Prompt: The data below holds the lines to copy: everything from the line containing "FIGURE 5 | Schematic of proposed mechanism." to the line containing "Figure 6. ( a", both ends included, set down exactly.

═════ Dataset records

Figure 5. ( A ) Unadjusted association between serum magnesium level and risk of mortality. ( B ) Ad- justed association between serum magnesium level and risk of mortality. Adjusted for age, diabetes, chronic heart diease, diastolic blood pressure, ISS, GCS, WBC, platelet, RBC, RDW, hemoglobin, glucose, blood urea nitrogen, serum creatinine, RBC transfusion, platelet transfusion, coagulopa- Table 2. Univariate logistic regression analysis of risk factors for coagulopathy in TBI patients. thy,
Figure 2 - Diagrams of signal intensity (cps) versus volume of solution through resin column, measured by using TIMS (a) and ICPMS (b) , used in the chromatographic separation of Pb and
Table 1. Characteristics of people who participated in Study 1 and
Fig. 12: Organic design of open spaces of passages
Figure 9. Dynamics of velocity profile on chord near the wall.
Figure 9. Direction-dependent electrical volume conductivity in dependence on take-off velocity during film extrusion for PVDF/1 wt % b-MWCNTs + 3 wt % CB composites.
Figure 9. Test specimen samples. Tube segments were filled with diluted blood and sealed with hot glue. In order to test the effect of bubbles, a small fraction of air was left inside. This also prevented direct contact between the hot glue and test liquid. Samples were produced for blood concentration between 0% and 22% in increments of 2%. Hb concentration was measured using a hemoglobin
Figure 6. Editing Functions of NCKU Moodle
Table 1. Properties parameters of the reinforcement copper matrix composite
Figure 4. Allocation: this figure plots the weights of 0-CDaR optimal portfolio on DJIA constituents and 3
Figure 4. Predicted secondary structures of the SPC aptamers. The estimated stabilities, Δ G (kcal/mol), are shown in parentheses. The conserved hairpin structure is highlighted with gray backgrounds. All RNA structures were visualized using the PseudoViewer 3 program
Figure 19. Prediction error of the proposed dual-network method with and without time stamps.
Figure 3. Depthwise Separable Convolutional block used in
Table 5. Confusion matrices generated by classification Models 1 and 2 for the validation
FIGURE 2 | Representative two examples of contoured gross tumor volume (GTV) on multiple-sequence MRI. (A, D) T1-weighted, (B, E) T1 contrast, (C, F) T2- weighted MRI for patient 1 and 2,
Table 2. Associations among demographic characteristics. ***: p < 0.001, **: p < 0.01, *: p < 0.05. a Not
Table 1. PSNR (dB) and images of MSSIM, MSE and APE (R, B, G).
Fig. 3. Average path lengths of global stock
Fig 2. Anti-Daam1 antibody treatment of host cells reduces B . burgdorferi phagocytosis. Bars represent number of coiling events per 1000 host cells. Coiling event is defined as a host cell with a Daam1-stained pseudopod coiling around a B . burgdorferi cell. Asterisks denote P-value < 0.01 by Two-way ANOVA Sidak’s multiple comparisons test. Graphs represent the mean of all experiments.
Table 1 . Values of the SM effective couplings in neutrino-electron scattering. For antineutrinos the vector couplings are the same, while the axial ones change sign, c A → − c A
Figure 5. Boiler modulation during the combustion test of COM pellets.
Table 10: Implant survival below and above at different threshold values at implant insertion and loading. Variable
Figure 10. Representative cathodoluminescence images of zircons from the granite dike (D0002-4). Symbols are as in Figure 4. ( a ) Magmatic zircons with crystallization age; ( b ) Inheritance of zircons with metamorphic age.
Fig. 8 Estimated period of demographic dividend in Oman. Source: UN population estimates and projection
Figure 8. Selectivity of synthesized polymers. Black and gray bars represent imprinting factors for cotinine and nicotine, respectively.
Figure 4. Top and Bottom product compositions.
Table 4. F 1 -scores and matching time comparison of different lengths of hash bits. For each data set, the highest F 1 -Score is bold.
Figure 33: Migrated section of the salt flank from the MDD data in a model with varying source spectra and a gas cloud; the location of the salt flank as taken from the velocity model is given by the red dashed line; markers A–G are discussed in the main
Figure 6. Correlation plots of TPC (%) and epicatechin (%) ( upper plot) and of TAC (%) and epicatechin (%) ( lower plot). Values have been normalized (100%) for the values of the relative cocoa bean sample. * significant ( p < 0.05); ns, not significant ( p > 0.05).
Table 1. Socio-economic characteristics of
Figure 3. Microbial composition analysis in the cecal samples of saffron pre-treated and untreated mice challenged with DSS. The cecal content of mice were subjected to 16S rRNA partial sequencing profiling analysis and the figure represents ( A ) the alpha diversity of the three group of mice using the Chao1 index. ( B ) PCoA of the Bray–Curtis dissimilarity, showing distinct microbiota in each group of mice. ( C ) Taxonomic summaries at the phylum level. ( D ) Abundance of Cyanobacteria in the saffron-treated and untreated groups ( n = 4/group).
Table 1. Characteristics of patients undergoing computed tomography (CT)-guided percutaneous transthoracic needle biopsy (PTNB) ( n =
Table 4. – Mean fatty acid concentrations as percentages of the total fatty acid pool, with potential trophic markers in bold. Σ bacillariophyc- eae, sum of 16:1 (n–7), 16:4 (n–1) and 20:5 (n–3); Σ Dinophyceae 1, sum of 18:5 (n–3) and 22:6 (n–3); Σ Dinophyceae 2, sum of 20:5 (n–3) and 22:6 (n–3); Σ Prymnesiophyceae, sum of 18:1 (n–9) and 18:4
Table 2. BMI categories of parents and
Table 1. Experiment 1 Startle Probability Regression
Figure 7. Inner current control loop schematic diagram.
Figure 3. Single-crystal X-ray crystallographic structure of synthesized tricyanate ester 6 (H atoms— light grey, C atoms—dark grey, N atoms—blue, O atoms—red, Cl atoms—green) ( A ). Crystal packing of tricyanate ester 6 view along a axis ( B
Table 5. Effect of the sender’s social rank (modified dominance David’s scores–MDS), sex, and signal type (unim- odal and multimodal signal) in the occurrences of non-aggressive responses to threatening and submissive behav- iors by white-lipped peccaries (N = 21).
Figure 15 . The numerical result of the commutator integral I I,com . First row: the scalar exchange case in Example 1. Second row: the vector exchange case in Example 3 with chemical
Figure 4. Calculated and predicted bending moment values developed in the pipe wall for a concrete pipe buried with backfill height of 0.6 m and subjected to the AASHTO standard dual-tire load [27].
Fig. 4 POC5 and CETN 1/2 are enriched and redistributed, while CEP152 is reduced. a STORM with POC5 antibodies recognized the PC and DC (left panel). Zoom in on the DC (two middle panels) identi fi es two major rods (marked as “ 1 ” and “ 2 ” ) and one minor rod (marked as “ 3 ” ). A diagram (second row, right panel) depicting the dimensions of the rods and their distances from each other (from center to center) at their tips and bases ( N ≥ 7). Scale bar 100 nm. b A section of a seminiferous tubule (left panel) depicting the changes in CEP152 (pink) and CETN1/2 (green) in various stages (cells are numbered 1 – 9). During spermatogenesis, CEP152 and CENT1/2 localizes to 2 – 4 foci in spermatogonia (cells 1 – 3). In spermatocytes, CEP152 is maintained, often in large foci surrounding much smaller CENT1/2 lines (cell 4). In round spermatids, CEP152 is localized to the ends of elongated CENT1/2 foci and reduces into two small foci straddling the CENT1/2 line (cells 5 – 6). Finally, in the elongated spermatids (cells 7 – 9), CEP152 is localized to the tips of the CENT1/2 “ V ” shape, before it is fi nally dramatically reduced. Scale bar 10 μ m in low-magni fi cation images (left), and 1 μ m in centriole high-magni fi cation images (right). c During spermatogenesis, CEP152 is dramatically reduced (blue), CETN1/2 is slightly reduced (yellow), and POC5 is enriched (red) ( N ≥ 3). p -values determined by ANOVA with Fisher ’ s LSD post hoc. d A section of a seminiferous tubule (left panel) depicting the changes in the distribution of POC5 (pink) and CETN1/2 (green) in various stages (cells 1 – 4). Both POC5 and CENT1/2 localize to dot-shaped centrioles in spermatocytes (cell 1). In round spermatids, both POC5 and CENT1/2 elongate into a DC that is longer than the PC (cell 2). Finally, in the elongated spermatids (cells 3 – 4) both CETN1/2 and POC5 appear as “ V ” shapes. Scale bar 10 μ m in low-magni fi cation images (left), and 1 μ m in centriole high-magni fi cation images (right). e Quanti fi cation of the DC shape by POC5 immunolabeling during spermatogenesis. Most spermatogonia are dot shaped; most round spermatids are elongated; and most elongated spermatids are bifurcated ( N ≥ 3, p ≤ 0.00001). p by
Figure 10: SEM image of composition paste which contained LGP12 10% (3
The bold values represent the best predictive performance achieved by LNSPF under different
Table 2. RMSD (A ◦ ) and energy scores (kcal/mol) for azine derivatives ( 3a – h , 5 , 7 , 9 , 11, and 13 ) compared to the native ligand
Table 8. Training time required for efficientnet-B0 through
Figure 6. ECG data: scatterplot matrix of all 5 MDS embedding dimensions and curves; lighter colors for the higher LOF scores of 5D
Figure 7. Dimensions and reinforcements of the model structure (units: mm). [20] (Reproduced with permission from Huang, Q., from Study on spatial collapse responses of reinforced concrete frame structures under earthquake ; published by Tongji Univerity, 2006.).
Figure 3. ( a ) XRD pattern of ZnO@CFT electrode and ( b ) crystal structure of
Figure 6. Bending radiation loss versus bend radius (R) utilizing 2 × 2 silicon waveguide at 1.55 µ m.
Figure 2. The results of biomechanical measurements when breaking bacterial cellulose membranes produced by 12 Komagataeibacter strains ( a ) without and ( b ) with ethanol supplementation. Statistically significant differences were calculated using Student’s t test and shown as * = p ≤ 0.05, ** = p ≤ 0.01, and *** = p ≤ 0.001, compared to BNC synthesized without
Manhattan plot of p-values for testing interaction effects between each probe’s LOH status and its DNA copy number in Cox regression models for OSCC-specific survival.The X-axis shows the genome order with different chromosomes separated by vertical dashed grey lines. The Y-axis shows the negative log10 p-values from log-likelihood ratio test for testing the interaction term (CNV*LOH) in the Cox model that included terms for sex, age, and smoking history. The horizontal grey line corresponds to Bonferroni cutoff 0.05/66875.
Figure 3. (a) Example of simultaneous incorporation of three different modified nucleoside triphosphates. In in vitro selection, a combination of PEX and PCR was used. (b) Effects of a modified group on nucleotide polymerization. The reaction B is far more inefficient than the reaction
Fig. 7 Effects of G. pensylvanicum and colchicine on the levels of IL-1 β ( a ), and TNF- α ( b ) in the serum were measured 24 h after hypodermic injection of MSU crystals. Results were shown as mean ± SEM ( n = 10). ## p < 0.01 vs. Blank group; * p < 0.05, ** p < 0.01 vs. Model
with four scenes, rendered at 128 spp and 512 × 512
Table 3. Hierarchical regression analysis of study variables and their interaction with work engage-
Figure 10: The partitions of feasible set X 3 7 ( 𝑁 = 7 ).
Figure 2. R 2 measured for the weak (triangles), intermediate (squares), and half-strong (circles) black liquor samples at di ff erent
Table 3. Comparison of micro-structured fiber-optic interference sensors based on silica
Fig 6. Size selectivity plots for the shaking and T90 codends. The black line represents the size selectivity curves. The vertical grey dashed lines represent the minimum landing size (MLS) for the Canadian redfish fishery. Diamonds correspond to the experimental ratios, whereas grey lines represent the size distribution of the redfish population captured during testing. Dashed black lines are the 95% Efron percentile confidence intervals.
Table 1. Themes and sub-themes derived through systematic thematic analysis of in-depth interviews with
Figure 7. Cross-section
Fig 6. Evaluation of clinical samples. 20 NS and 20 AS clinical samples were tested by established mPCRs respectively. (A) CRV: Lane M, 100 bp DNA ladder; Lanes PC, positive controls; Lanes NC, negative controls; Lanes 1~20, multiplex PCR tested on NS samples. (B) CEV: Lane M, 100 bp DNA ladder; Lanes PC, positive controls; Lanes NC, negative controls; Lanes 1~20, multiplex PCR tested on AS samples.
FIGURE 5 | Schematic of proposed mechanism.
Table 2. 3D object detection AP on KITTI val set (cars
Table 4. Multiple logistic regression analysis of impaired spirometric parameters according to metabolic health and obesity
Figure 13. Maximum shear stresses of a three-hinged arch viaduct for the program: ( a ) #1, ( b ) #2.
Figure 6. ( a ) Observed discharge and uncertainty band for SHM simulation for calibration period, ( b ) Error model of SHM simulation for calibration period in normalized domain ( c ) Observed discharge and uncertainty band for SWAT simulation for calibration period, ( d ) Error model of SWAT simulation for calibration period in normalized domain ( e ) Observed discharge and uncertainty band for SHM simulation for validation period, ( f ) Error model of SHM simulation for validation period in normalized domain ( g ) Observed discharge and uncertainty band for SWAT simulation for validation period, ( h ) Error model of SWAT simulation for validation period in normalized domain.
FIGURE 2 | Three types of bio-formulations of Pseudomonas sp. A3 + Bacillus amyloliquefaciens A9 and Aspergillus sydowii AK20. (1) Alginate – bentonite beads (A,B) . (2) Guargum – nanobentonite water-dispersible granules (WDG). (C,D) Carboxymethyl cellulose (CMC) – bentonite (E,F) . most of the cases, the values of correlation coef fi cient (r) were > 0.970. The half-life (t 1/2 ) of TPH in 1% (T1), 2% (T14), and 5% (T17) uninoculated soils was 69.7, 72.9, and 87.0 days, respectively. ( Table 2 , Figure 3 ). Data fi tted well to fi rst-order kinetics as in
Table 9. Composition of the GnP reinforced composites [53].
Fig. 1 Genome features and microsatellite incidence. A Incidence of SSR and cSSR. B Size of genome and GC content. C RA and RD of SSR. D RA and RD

══════════

Output for this task:
FIGURE 5 | Schematic of proposed mechanism.
Table 2. 3D object detection AP on KITTI val set (cars
Table 4. Multiple logistic regression analysis of impaired spirometric parameters according to metabolic health and obesity
Figure 13. Maximum shear stresses of a three-hinged arch viaduct for the program: ( a ) #1, ( b ) #2.
Figure 6. ( a ) Observed discharge and uncertainty band for SHM simulation for calibration period, ( b ) Error model of SHM simulation for calibration period in normalized domain ( c ) Observed discharge and uncertainty band for SWAT simulation for calibration period, ( d ) Error model of SWAT simulation for calibration period in normalized domain ( e ) Observed discharge and uncertainty band for SHM simulation for validation period, ( f ) Error model of SHM simulation for validation period in normalized domain ( g ) Observed discharge and uncertainty band for SWAT simulation for validation period, ( h ) Error model of SWAT simulation for validation period in normalized domain.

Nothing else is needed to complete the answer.